У подножья лестницы замаячило крупное, бледное лицо Хоби. — Что-что? — спросил он — он был еще не здесь, еще не вышел из рабочего транса и вытирал руки фартуком, оставляя на нем белые следы — и тут увидел конверт, и лицо его переменилось. — Это то, о чем я думаю?
Я молча вручил ему конверт. Он поглядел на него, потом на меня, потом рассмеялся таким, как мне думалось, ирландским смехом — грубоватым, дивящимся самому себе.
— Ну молодец! — сказал он, развязав фартук и перебросив его через перила. — Очень рад, честное слово. Мне аж тошно делалось от одной мысли, что придется тебя куда-то сплавлять в какую-то даль, да еще совсем одного. Ну и когда ты мне собирался об этом рассказать? В первый день учебы?

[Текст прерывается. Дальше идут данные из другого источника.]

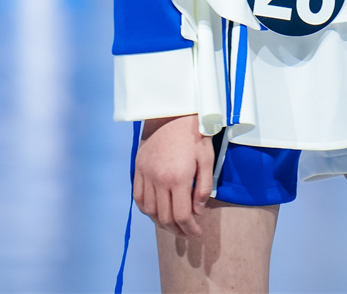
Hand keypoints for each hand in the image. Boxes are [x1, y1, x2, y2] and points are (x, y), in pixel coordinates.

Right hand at [133, 115, 213, 237]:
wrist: (174, 113)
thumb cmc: (195, 136)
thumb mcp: (207, 159)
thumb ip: (204, 188)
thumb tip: (197, 211)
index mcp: (178, 177)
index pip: (181, 215)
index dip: (190, 229)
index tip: (196, 233)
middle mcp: (159, 178)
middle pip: (164, 217)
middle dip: (177, 230)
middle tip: (186, 232)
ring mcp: (146, 173)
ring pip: (149, 210)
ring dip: (161, 223)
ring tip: (172, 225)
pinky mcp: (139, 167)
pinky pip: (138, 196)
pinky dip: (146, 209)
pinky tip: (156, 212)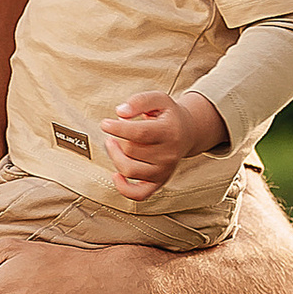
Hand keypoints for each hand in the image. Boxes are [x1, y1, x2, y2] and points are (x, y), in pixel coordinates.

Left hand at [101, 87, 226, 201]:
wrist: (187, 132)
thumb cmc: (168, 116)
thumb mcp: (158, 99)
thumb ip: (139, 101)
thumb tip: (120, 112)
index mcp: (169, 132)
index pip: (140, 133)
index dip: (118, 128)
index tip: (105, 124)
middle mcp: (169, 154)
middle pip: (131, 150)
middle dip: (118, 139)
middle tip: (116, 130)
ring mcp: (163, 170)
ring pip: (129, 170)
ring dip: (115, 157)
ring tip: (113, 145)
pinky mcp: (158, 182)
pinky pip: (139, 194)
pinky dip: (124, 188)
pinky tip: (116, 174)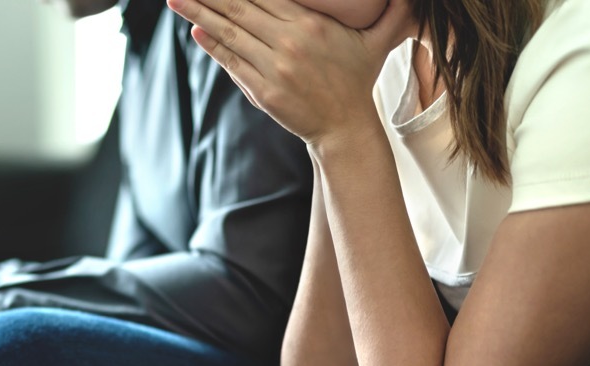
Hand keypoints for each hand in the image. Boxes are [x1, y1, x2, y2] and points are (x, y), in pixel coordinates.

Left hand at [166, 0, 412, 145]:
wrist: (345, 129)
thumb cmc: (357, 81)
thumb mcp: (378, 41)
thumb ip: (393, 11)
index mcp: (311, 24)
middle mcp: (289, 43)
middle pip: (240, 6)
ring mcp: (274, 68)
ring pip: (230, 32)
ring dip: (199, 13)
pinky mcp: (262, 91)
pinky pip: (232, 62)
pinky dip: (213, 45)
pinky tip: (196, 29)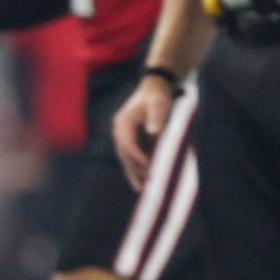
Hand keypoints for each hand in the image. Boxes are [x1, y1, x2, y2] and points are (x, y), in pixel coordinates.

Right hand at [113, 76, 173, 190]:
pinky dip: (138, 171)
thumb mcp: (159, 103)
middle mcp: (121, 132)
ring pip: (127, 161)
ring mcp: (126, 138)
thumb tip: (154, 133)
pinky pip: (133, 160)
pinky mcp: (134, 143)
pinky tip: (143, 185)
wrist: (156, 88)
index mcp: (123, 123)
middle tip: (147, 184)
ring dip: (135, 174)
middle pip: (125, 155)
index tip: (147, 166)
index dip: (136, 155)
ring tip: (143, 191)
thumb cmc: (158, 95)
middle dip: (135, 169)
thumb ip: (157, 117)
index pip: (127, 142)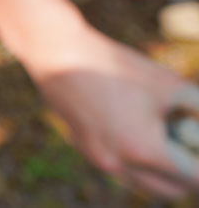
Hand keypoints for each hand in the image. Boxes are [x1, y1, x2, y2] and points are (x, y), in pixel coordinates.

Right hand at [26, 24, 198, 198]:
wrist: (58, 53)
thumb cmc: (114, 65)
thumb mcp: (167, 83)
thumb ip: (197, 106)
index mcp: (144, 150)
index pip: (193, 177)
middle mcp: (119, 164)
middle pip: (171, 190)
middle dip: (188, 171)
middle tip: (191, 145)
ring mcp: (99, 159)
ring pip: (145, 181)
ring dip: (162, 167)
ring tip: (165, 133)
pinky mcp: (84, 149)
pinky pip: (122, 167)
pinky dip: (137, 156)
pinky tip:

От его радости мне стало так нехорошо. Во время нашего праздничного ужина — я, Хоби, миссис Дефрез и итальянский ресторанчик на грани банкротства — я разглядывал пьющую вино парочку за единственным кроме нашего занятым столиком, я думал — буду радоваться, а вместо этого сидел раздраженный, в ступоре.
— Ура! — сказал Хоби. — Самое сложное позади. Теперь можешь выдохнуть.
— Ты, наверное, та-а-ак рад, — сказала миссис Дефрез, которая весь вечер то и дело хватала меня под руку, легонько ее сжимала и восторженно попискивала. («Выглядишь ты
— Образец прилежания! — сказал ей Хоби. От этого я почувствовал себя еще хуже — от того, что он всем своим друзьям рассказывал, как упорно я трудился и какой я примерный ученик.
— Просто замечательно! Ну, ты рад? И ведь времени у него было всего ничего! Дорогой мой, ты уж сделай лицо порадостнее. Когда он приступает? — спросила она Хоби.
После ада на вступительных меня приятно удивило, что программа оказалась не такой сложной, как мне представлялось. В некоторых отношениях это вообще была самая ненапряжная моя учеба: никаких тебе интенсивов, никто не нудит про тесты для подготовки к колледжу и поступление в Лигу Плюща, не надо корпеть над зубодробительной математикой, никто не требует знать язык на определенном уровне — да никто вообще ничего не требует. Все сильнее удивляясь, я глядел на этот академический рай для ботанов, куда меня занесло, и понимал, отчего столько талантливых и одаренных старшеклассников со всех пяти округов зубрили до потери пульса, чтоб сюда попасть. Тут не было ни контрольных, ни экзаменов, ни оценок. Зато были семинары с нобелевскими лауреатами по экономике, уроки, на которых ученики строили солнечные панели, и занятия, где всех дел было — слушать Тупака или пересматривать „Твин Пикс“. При желании ученики могли организовать себе занятия хоть по истории геймерства или роботостроению. Я мог набрать себе сколько угодно интересных факультативов, на которых всего-то нужно было разок в середине семестра написать сочинение, а в конце — защитить проект. Но хоть я и понимал, что мне крупно повезло, все равно не чувствовал ни счастья, ни даже благодарности за такое везение. Ощущение было такое, что сам мой дух поменялся на каком-то химическом уровне: словно бы у меня в душе нарушился кислотный баланс и из меня выжгло жизнь — непоправимо, необратимо, как до самой сердцевинки каменеет вайя кораллового полипа.
Что я мог делать — я делал. Это я уже проходил: выключаешь мозг, ломишь вперед. Четыре утра в неделю я вставал в восемь, принимал душ, стоя в ванне с когтистыми ножками, рядом с комнатой Пиппы (занавеска в одуванчик, запах ее клубничного шампуня оборачивает меня издевательским паром, в котором мне со всех сторон улыбается память о ней). Затем — камнем падая на землю — я выходил из облака пара, молча одевался у себя в комнате и, протащив Попчика по кварталу, где он метался по сторонам и визжал от ужаса, я заглядывал в мастерскую к Хоби, махал ему рукой, вскидывал на плечо рюкзак, садился в метро и проезжал две остановки на юг.